体から力の抜けたギル兄上に焦り、俺は叫んでしまった。
その声が大きかったせいか、隣の部屋から誰か出てきたのが見えた。

「ち、父上!?」

そこにいたのはギル兄上の息子であり、俺の甥にあたるガイルランテだった。
ガイは焦って出て来たのか、少し息を切らせていたため金髪の髪が乱れていた。その背丈は俺より1つ年下なのに大きかった。
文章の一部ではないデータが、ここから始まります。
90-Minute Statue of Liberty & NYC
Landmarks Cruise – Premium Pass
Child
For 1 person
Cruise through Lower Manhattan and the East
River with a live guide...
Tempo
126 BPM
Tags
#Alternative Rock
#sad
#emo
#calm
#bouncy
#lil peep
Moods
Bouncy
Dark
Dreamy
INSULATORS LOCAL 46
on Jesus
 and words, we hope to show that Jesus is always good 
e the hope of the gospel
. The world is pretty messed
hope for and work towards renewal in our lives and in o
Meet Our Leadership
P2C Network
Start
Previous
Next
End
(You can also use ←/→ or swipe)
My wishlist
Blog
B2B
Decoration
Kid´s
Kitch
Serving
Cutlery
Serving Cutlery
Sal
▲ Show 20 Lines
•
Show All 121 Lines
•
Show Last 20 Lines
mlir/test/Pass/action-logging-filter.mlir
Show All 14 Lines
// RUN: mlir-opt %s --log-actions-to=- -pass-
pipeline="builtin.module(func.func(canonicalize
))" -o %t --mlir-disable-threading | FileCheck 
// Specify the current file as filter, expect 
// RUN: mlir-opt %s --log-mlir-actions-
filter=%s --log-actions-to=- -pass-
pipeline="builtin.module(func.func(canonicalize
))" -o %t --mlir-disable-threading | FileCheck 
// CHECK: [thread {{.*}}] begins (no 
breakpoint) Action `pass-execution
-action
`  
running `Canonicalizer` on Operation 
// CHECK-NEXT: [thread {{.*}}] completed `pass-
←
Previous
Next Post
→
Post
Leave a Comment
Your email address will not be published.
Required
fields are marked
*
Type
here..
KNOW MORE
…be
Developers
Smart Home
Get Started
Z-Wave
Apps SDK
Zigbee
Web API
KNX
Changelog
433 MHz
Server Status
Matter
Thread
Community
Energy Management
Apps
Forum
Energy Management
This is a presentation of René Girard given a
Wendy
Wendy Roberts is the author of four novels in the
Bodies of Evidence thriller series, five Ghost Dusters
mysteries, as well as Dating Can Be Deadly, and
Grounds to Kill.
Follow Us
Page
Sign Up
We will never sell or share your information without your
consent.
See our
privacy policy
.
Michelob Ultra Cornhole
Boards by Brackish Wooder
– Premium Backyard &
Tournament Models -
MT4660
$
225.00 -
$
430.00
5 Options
「大声を出してしまってすまない。兄上はどうやら眠ってしまっただけのようだ」
「そ、そうでしたか……こちらこそ父上のお見舞いに来てくださった方を驚かせてしまい、すみませんでした。あの、あなたはイルレイン様ですよね?」
「そうだ。俺とガイは年齢が近いんだからイルって呼んでくれ」
「は、はい」

少し腰の低いその姿は、ギル兄上の息子には到底思えない。
きっと母親似なんだろう。
そう思いながら、眠ってしまったギル兄上をベットに横たえる。

「ギル兄上は眠ってしまったから、俺はお暇しようかな」
「あの、それでしたら少しお話しませんか?イル様とずっと話してみたいと思っていたのです」

どうも、様は取れなさそうなことに少しガッカリしたが、俺もガイと話してみたかった。
でも実際は、今少しでも呪いの事を俺は考えたくなかっただけなのかもしれない。


隣の部屋に移動した俺は、向かいの席が空いているのに何故かガイと隣同士で話しはじめた。
そんなガイの質問は直球だ。
そこはギル兄上に似ているな、と思っていたところだった。

「それで、イル様は父上のことは好きですか?」

やはり直球で来る質問に、え?どう言う意味で??なんて口が裂けても言えない。

「あ、ああ。兄としてもちろん好きではあるよ」
「本当ですか!?それは抱かれたい程に??」
「????」

この子はいきなり何を言い出したのだろうか……俺には理解ができない。
だから、とりあえずマイルドな回答をしてみる。

「抱かれると言うのは、抱きしめられたいと言うことか?」
「何言ってるんですか、エッチなことに決まってるじゃないですか」

そのまま過ぎる意味に、ガイについて抱いていた真面目な少年像が崩れていくのがわかる。
そして俺は一旦落ち着くために、上を見上げて思考を放棄したのだった。